无损失液体输运智能表面的仿生构筑与功能研究

The progress of human society is strongly dependent on the development of materials. Smart materials and devices is one of the most important research interests of today's high-tech materials fields. After four and half billions years of evolution, creatures in nature possess almost perfect structures and functions. The functional surface and interface is base for achieving advanced functions. Self-assembly is common in nature, which is an important approach for the creation of new materials and the generation of new functions. Inspired by biomaterial surfaces with directional liquid transportation, in combing with our research results in the fields of self-assembly and bioinspired smart interfacial materials, a project concerning the construction and application of bioinspired smart surfaces for no lost liquid transportation.
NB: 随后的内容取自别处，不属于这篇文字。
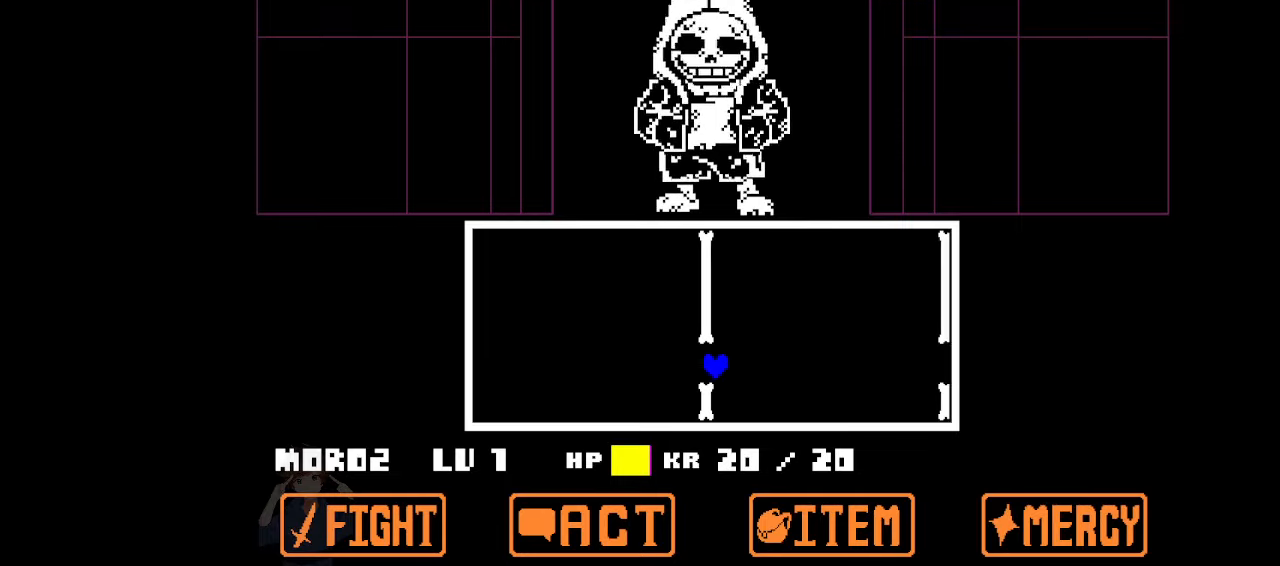
{"keys": ["up"], "events": [[200, "up", "down"]]}
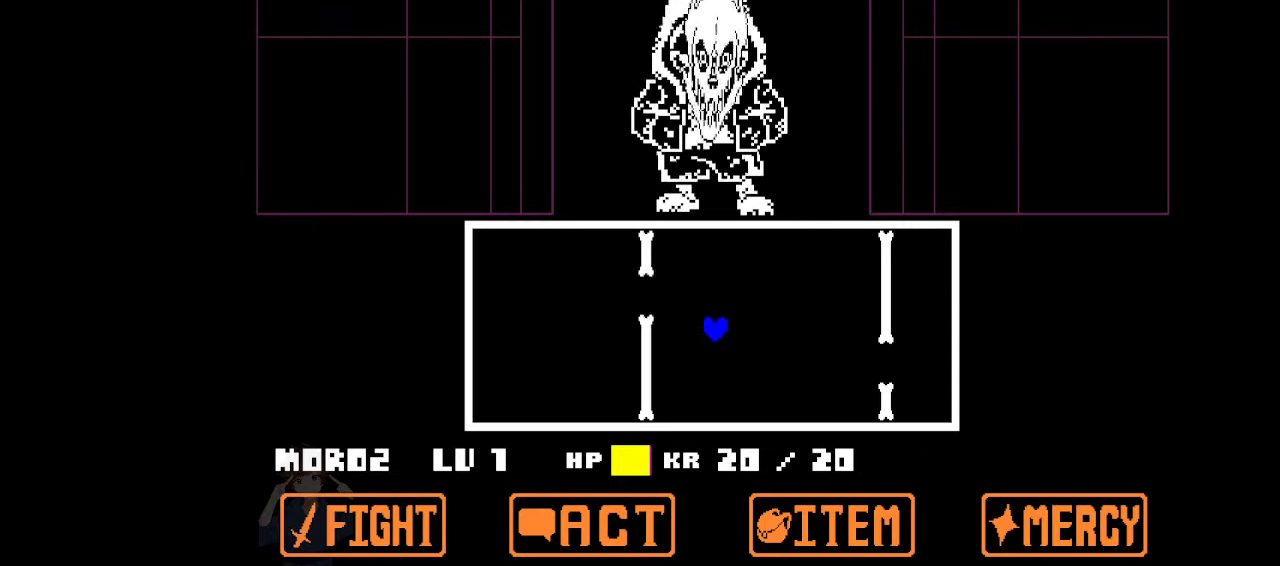
{"keys": ["left"], "events": [[133, "left", "down"], [133, "up", "up"]]}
The microratchet-like structures were constructed firstly on the electro-, magnetic-striction materials, then the nanoarrays were fabricated on these microstructures by self-assembly, resulting in the superhydrophobicity or superamphiphobicity. Utilizing external stimulus, controllable, no lost, smart liquid transportation would be achieved. The appliaction in the field of microfluid, the relationship between hierarchical structures and special wettability, and the formation mechanism vapor-liquid-solid three-phase contact line were also conducted. This should promote the practical application process of non-lost liquid transportation smart surface in the field of microfluid.

人类社会的进步是以材料的发展为基础。智能材料及其器件是当今高技术材料研究的重要领域之一。自然界中的生命体系经过45亿年的进化几乎完成了智能操纵的所有过程，功能表/界面是材料体系产生高级功能的源泉。自组装是自然界普遍存在的一种现象，是创造新物质和产生新功能的重要手段。受生物材料表面对水滴具有定向输运特性的启发，结合我们在自组装、仿生智能界面材料方面的工作基础，本项目拟开展仿生无损失液体输运智能表面的构筑与功能研究。首先在磁致、电致伸缩材料表面构筑微米棘齿结构，然后利用自组装技术在其表面定向生长纳米柱阵列，实现基底表面多尺度结构的构筑及超疏水或超双疏特性。通过施加外场刺激，实现液滴在基底表面的可控、无损、智能输运，探索该材料在微流体领域的应用。深入研究影响液滴智能输运的因素，揭示材料微观结构与宏观性能之间的本质关系及气、液、固三相界面作用机理。以推动无损液体输运智能表面在微流体领域的应用进程。

自然界是人类各种技术思想、工程原理及重大发明的源泉。受自然界中（如植物蒸腾作用、仙人掌针刺、滨鸟喙等）定向输运特性的启发，结合我们在仿生超浸润材料等方面的工作基础，本项目开展“仿生无损失液体输运智能表面的构筑与功能研究”通过揭示部分生物材料表面微纳米多尺度结构与宏观特殊浸润特性之间的本质关系，为超浸润材料的仿生构筑提供指导和理论依据。仿生构筑了系列超浸润材料，系统研究了湿度响应下的液滴定向输运，仿生构筑了超疏水“泵”器件，实现连续、自发的“反重力”水输运，开展了超浸润材料在液滴定向输运领域的应用探索。通过该项目的实施，项目负责人获 “教育部长江学者奖励计划青年学者”（2016年）、“北京市青年拔尖”（2016年）和“北京市科技新星”（2015年）等人才称号。已在Chem. Rev.（2篇），Angew. Chem. Int. Ed.，Adv. Mater.，Prog. Mater. Sci.，Adv. Funct. Mater.（5篇）等期刊发表SCI论文23篇（其中IF>10的10篇），被引用700余次，单篇最高引用164次，研究成果近10次被选作Adv. Funct. Mater.，Small，Nano Res.，Nanoscale等期刊封面/插页给予报到。申请/授权国家发明专利10项。